Há uma ironia discreta no filme, deliciosa e sagaz, que diz respeito à atuação na vida cotidiana (na cena em que o ator desesperado com o abandono da amada, ameaça matar e morrer...com balas de borracha); uma crítica a essa presença mediática que ocupa toda nossa vida. Uma espécie de olhar de ontem sobre o hoje.
Mas também existe a crítica do hoje ao ontem. Como na conversa machista de dois passageiros de ônibus que se gabam das cantadas que receberam (mas que não levaram a nada) de duas mulheres, das “descontroladas” dos dias atuais. Os dois recebem olhar furioso de uma jovem passageira negra, pontuando que aquele diálogo tem hoje uma contrapartida, não é mais aceito como universal e natural.

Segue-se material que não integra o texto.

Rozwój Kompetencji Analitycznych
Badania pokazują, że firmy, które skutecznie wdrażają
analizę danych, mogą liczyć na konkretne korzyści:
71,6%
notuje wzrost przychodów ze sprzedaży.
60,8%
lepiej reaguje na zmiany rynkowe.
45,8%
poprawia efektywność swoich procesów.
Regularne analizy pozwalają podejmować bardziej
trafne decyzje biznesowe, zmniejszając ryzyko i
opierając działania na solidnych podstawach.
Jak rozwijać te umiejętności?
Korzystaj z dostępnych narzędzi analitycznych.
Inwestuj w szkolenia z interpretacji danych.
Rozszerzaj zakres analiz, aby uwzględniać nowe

Outra cena joga com os estereótipos de filmes de ação e violência norte-americanos. É quando o motorista, em sua volta diária noturna com o cachorro, é interpelado por quatro jovens negros de dentro de um carro conversível. Eles ouvem música alta e o alertam para o valor monetário do cachorro, que Paterson costuma deixar amarrado do lado de fora do bar que frequenta todas as noites. Imaginamos que o cão será roubado, que o alerta é quase uma ameaça...nada disso. É de expectativas e contra-expectativas que o filme se estabelece.

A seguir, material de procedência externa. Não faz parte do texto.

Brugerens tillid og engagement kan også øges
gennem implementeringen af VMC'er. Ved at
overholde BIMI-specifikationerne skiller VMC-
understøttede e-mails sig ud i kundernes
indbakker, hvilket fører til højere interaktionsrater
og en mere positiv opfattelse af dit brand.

Assim, o personagem Paterson, de poucas palavras na vida, é o poeta de verdade, que preenche um caderno secreto. Enquanto sua esposa, a ‘criativa’ e amorosa Laura, é a que vive de ilusões de mobilidade social e de auto-realização, difundidas na web.
Mas o filme é muito, muito mais que isso. E o recurso de grafar os versos na tela, funciona como mais uma tática de desaceleração. Como se resistir à nossa época da instantaneidade fosse um dos pilares de uma boa vida possível. Os instantâneos que valem a pena não são os da web, mas sim os encontros fugazes como outros poetas que Paterson conhece em suas andanças pela cidade, uma menina e um estrangeiro.

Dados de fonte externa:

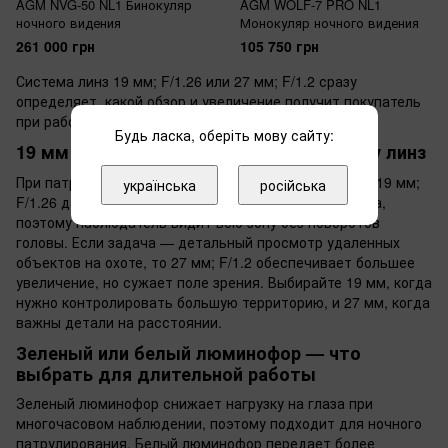
AGM NVG-50 NL1 Бинокуляр
AGM WOLF-7 PRO NL1
ночного видения
Монокуляр ночного видения
261 000 грн
105 750 грн
Система линз 19 мм; F/1.26 или 27 мм; F/1.2 сразу
определяет, какой обзор и увеличение получит покупатель
при работе с бинокулярами AGM.
Будь ласка, оберіть мову сайту:
19 мм или 27 мм — как выбрать систему линз
При патрулировании периметра склада бинокуляр с 19 мм;
українська
російська
F/1.26 дает широкий угол и пропускает больше света,
поэтому наблюдатель видит всю зону без поворотов
головы. Если задача — детальный просмотр удаленных
объектов на охоте, то 27 мм; F/1.2 обеспечивает большее
увеличение, но сужает поле зрения. Выбирайте 19 мм, когда
нужно контролировать большую территорию, и 27 мм, когда
важны детали на расстоянии.
Зеленый или белый люминофор — что
выбрать для длительной работы
Зеленый люминофор снижает нагрузку на глаза при
многочасовом наблюдении, поэтому подходит для ночного
патрулирования. Белый люминофор передает более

(Desculpem amigos professores, cineastas (Humberto Kzure entre eles)... Não resisto a escrever sobre filmes de que gosto muito...).
nota
1
Paterson. Direção e roteiro de Jim Jarmusch. Estados Unidos, 2016, 118 min. Elenco: Adam Driver , Golshifteh Farahani, Rizwan Manji e outros.
sobre a autora
Ethel Leon é jornalista, pesquisadora e professora na área de história do design brasileiro.